*** MATERIAL SHOWN ***

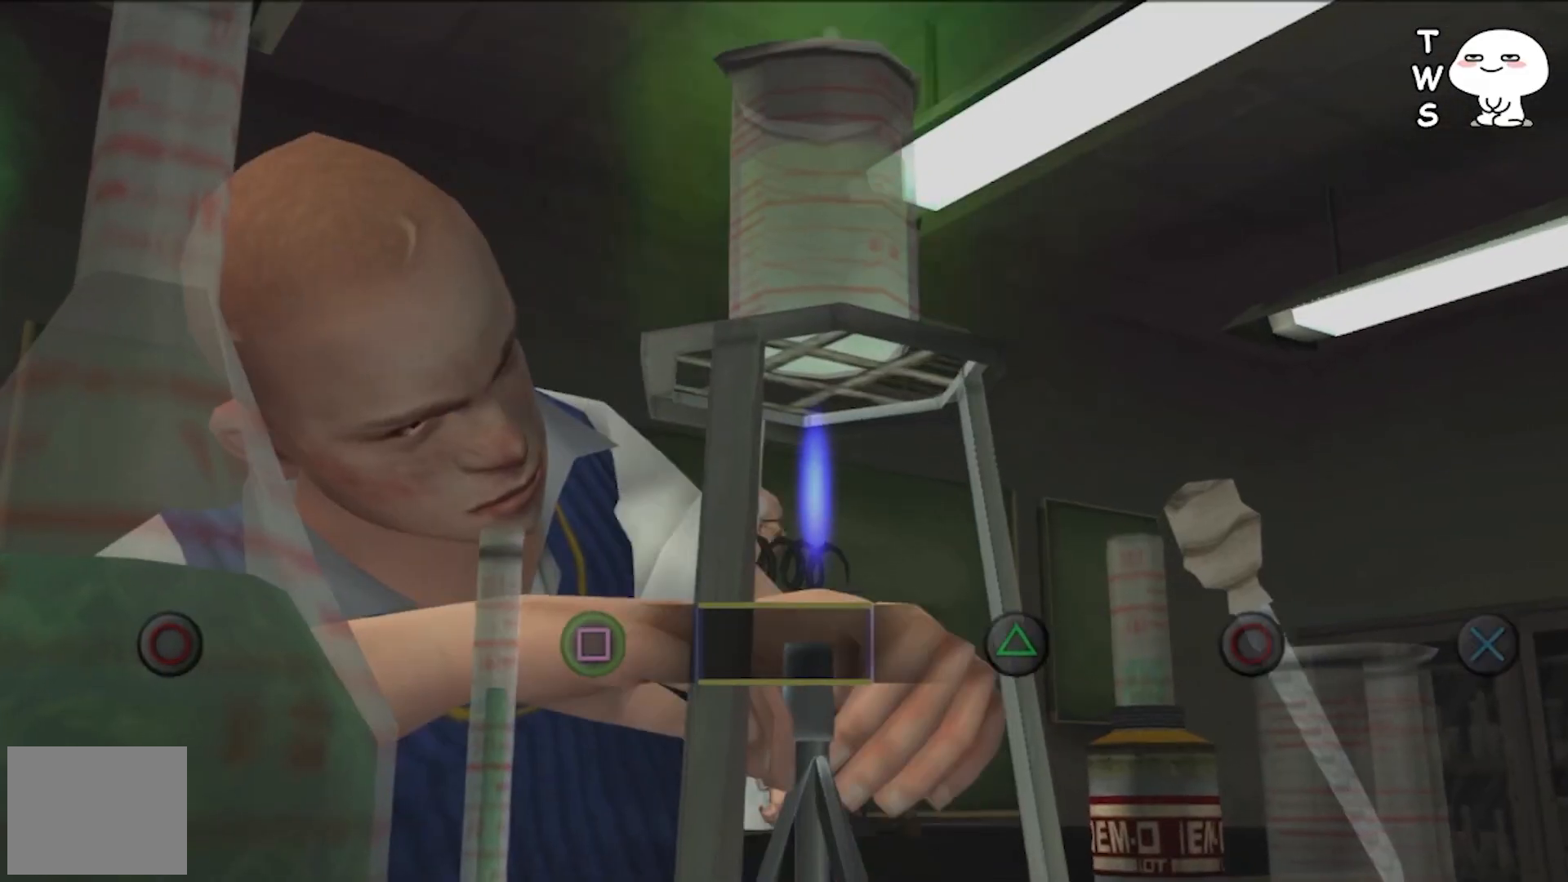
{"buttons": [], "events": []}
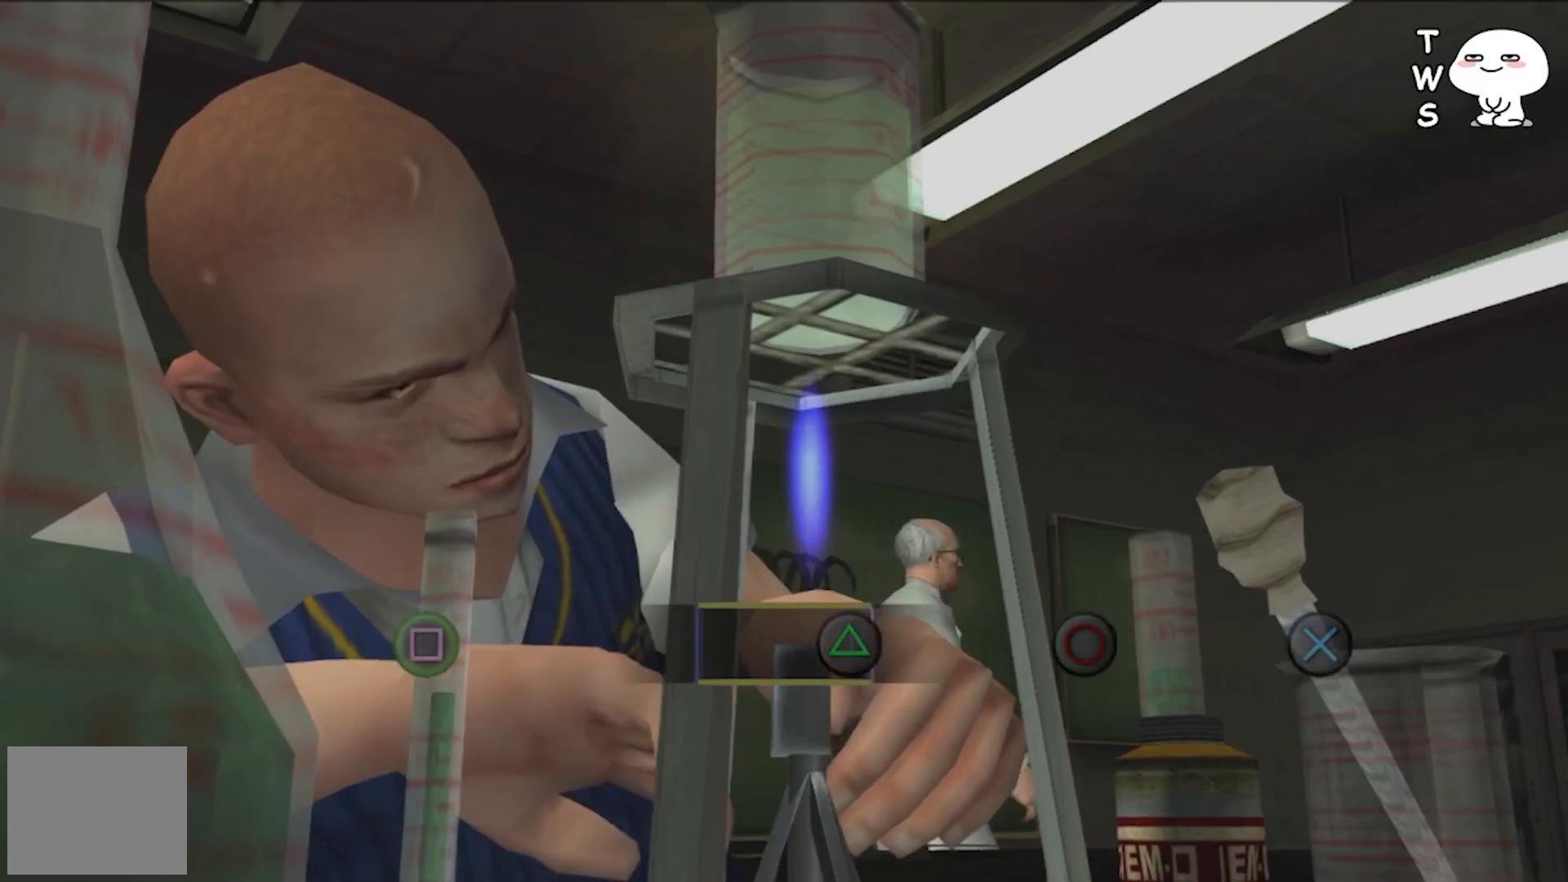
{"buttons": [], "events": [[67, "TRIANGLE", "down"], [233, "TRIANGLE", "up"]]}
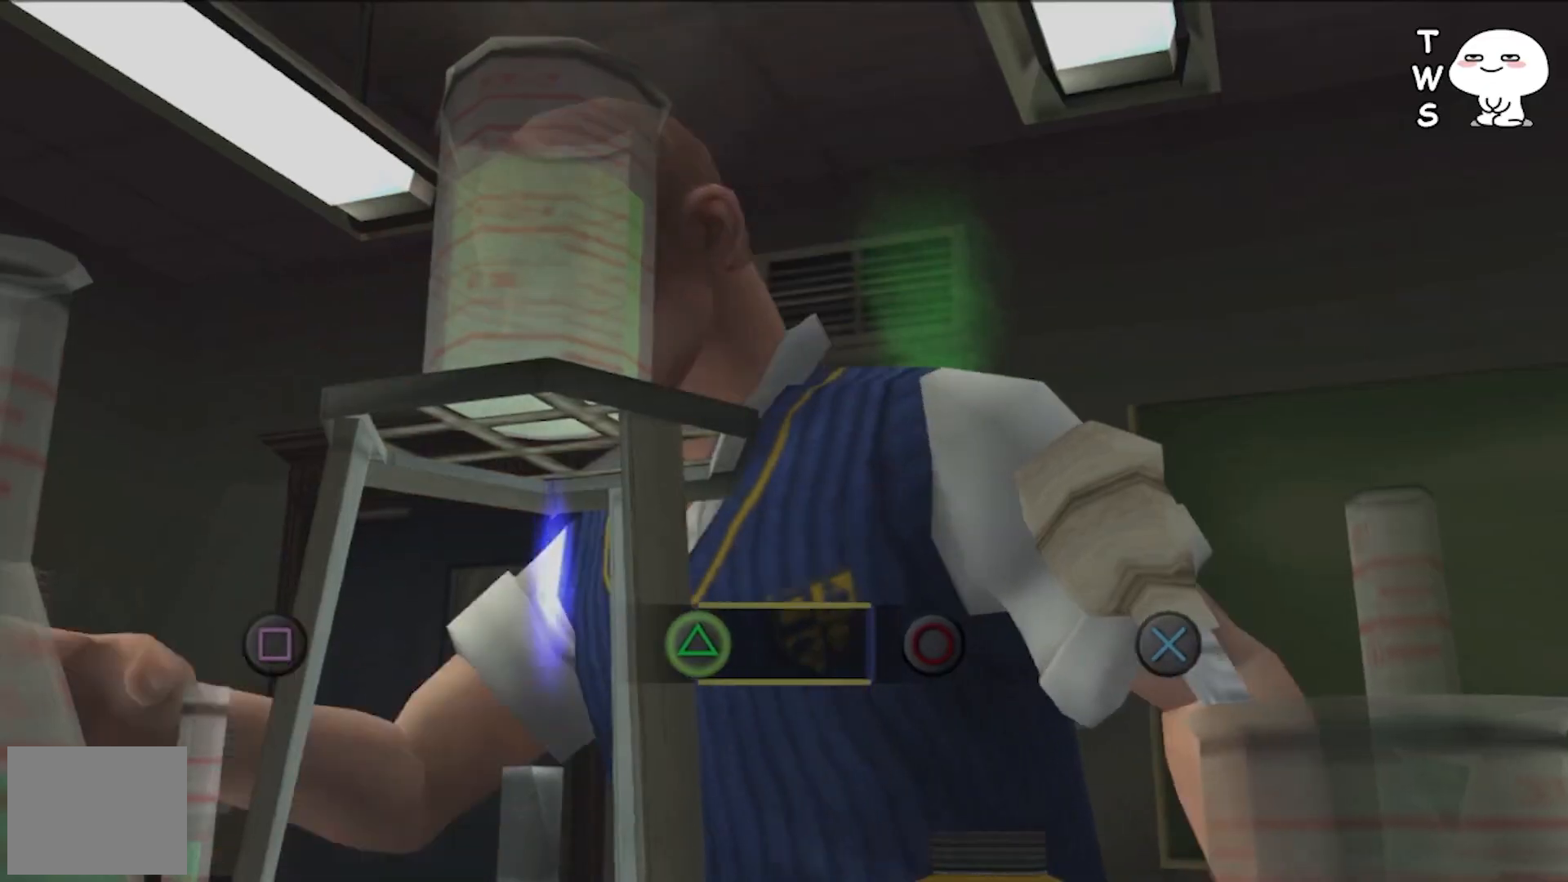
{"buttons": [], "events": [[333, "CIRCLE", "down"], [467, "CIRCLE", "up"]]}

*** End of MATERIAL SHOWN ***
*** MATERIAL SHOWN ***

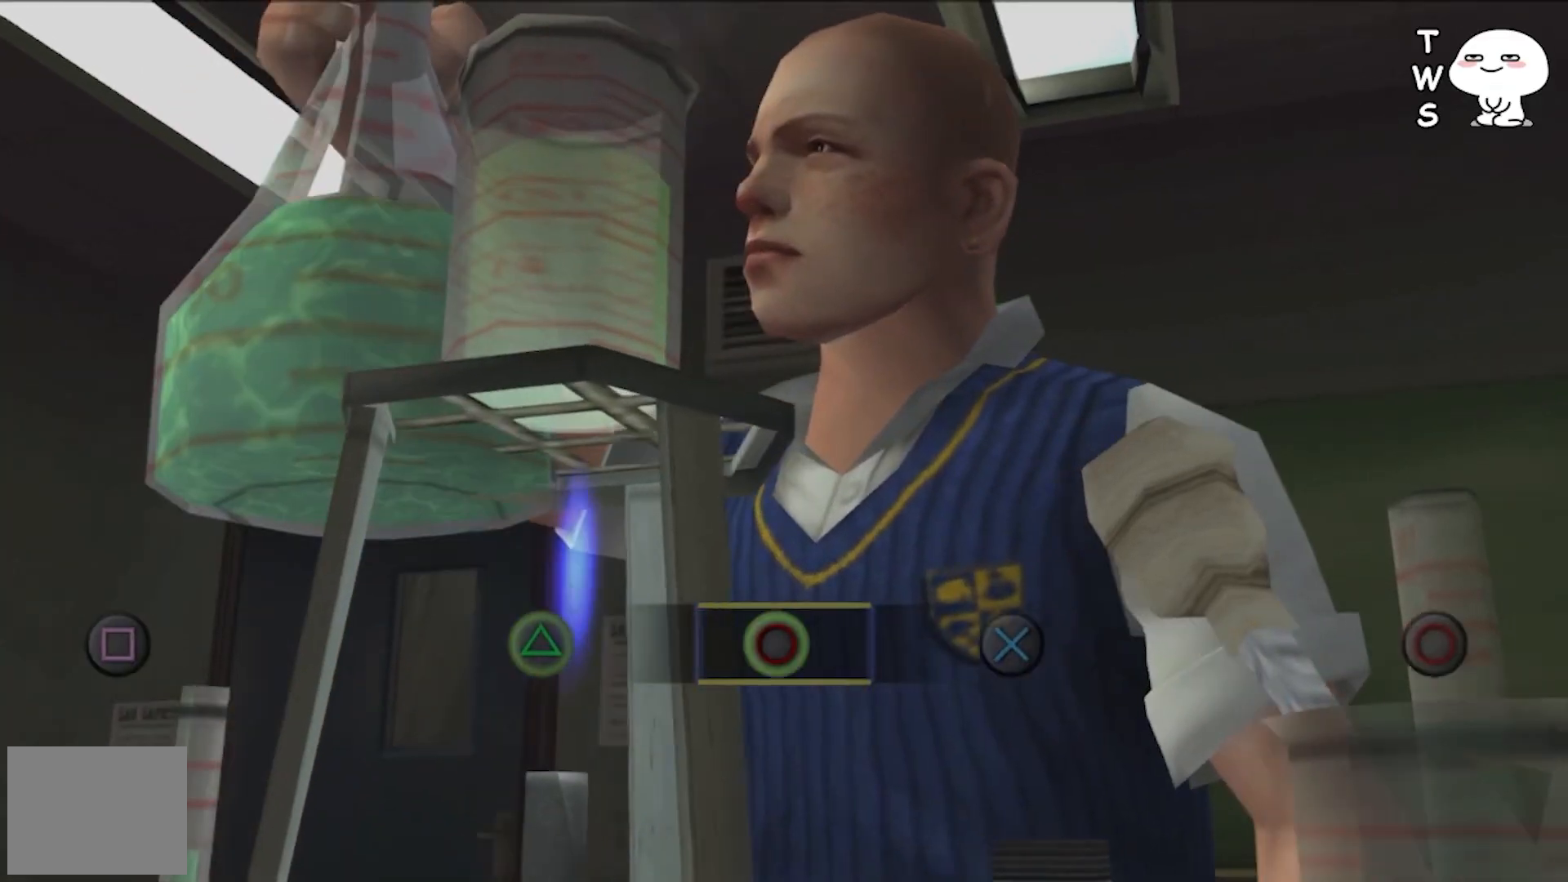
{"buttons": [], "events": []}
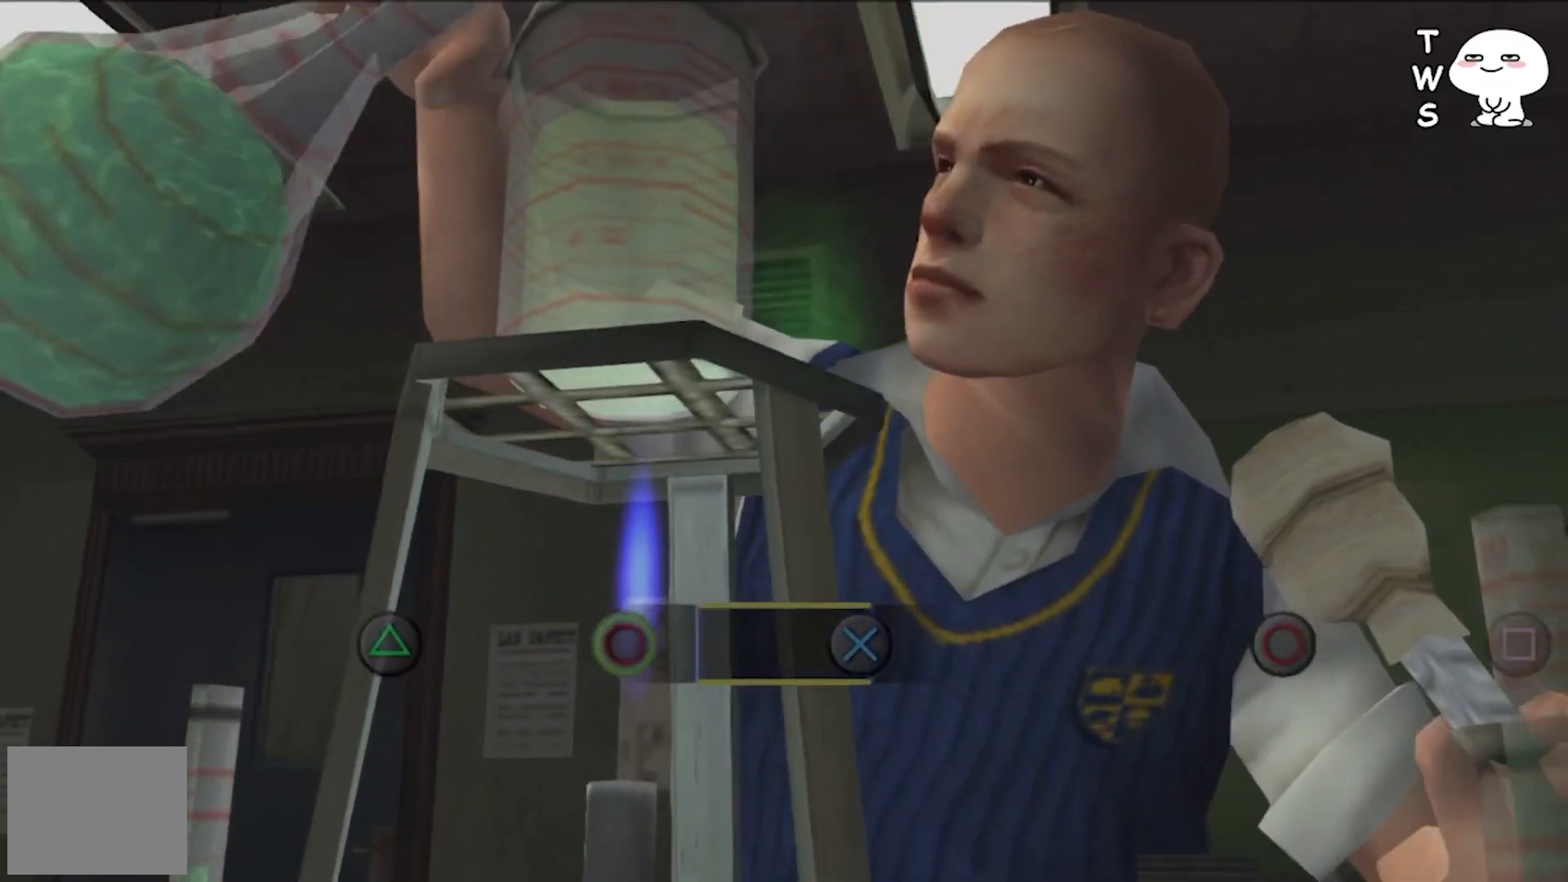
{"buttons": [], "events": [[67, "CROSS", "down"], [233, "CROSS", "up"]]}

*** End of MATERIAL SHOWN ***

§ EXERCISE REQUIREMENTS:
Find the lines that mention "down" in the entries and show them.

§ WRITTEN ANSWER:
{"buttons": [], "events": [[67, "TRIANGLE", "down"], [233, "TRIANGLE", "up"]]}
{"buttons": [], "events": [[333, "CIRCLE", "down"], [467, "CIRCLE", "up"]]}
{"buttons": [], "events": [[67, "CROSS", "down"], [233, "CROSS", "up"]]}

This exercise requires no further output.